アプリケーションが実行しているこれらの処理に関係なく、宿題を行い、コードが何を行っているか、どのような依存関係があるかを調査することが重要になります。 この宿題を行ったら、次の一部またはすべてを行うための選択を確認する必要があります。

  • 変更なしでコードを移行します。
  • コードに変更を加えて、64 ビット ポインターを正しく処理します。
  • 他のベンダーなどと協力して、64 ビット バージョンの製品を提供します。
  • マーシャリングやシリアル化を処理するようにロジックを変更します。

マネージド コードを 64 ビットに移行しないことを決定する場合があります。その場合は、起動時に Windows ローダーが適切な処理を行えるようにアセンブリをマークするオプションがあります。 ダウンストリームの依存関係は、アプリケーション全体に直接影響を与える点に注意してください。

Fxcop

また、移行に役立つツールにも注意する必要があります。

現在、Microsoft には FxCop というツールがあります。これは、.NET マネージ コード アセンブリが Microsoft .NET Framework 設計ガイドラインに準拠しているかどうかをチェックするコード分析ツールです。 リフレクション、MSIL 解析、および呼び出しグラフ分析を使用して、アセンブリで名前付け規則、ライブラリ設計、ローカライズ、セキュリティ、パフォーマンスの 200 を超える欠陥がないか検査します。 FxCop には、独自のルールを作成するためのツールの GUI とコマンド ライン バージョンと SDK の両方が含まれています。 詳細については、 FxCop Web サイトを参照してください。 Microsoft は、移行作業に役立つ情報を提供する追加の FxCop ルールを開発中です。
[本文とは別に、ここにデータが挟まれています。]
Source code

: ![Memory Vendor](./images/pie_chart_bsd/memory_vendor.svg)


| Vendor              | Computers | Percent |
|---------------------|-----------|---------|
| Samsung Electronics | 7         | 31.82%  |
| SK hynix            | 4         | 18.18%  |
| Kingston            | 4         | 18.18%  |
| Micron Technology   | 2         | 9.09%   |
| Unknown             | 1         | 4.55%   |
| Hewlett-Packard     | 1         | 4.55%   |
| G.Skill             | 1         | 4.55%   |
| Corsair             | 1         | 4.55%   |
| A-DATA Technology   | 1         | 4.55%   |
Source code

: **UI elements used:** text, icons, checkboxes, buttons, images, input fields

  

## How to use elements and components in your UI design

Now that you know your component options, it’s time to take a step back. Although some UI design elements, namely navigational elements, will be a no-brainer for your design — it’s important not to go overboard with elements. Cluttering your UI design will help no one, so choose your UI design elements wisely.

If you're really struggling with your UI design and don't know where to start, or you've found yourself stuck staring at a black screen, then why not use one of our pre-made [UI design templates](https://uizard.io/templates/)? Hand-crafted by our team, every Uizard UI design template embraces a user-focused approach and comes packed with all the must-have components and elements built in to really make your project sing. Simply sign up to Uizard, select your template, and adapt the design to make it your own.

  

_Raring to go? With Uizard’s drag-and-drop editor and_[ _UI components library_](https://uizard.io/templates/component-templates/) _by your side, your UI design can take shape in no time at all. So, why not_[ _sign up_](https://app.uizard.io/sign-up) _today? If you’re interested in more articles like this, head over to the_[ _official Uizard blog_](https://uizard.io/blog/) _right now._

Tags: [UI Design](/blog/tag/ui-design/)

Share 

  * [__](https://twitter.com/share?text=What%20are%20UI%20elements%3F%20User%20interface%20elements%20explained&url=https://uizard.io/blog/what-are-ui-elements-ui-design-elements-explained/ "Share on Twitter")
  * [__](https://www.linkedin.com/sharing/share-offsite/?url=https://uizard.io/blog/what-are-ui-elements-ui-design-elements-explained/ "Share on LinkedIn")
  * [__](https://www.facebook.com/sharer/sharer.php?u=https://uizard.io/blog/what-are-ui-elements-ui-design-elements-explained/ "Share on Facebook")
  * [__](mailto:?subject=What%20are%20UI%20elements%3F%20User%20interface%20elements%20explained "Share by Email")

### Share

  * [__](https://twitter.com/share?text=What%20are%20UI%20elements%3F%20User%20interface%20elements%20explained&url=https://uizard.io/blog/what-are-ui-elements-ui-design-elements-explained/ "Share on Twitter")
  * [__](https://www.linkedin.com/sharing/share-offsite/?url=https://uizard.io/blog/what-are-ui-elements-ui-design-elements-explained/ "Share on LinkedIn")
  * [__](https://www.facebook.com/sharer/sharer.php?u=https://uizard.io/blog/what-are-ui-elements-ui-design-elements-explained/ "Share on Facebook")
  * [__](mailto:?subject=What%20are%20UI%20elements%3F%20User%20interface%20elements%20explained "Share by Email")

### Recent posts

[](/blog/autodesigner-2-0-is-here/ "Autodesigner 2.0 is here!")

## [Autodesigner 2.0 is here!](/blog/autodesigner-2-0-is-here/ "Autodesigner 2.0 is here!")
また、実行時に実行している環境を判断するのに役立つ管理ライブラリ関数もあります。

  • System.IntPtr.Size — 32 ビット モードまたは 64 ビット モードで実行しているかどうかを判断します
  • System.Reflection.Module.GetPEKind - プログラムによって.exeまたは.dllに対してクエリを実行し、特定のプラットフォームまたは WOW64 の下でのみ実行することを意図しているかどうかを確認する

実行できるすべての課題に対処するための特定の手順のセットはありません。 このホワイトペーパーは、これらの課題に対する認識を高め、考えられる代替手段を提示することを目的としています。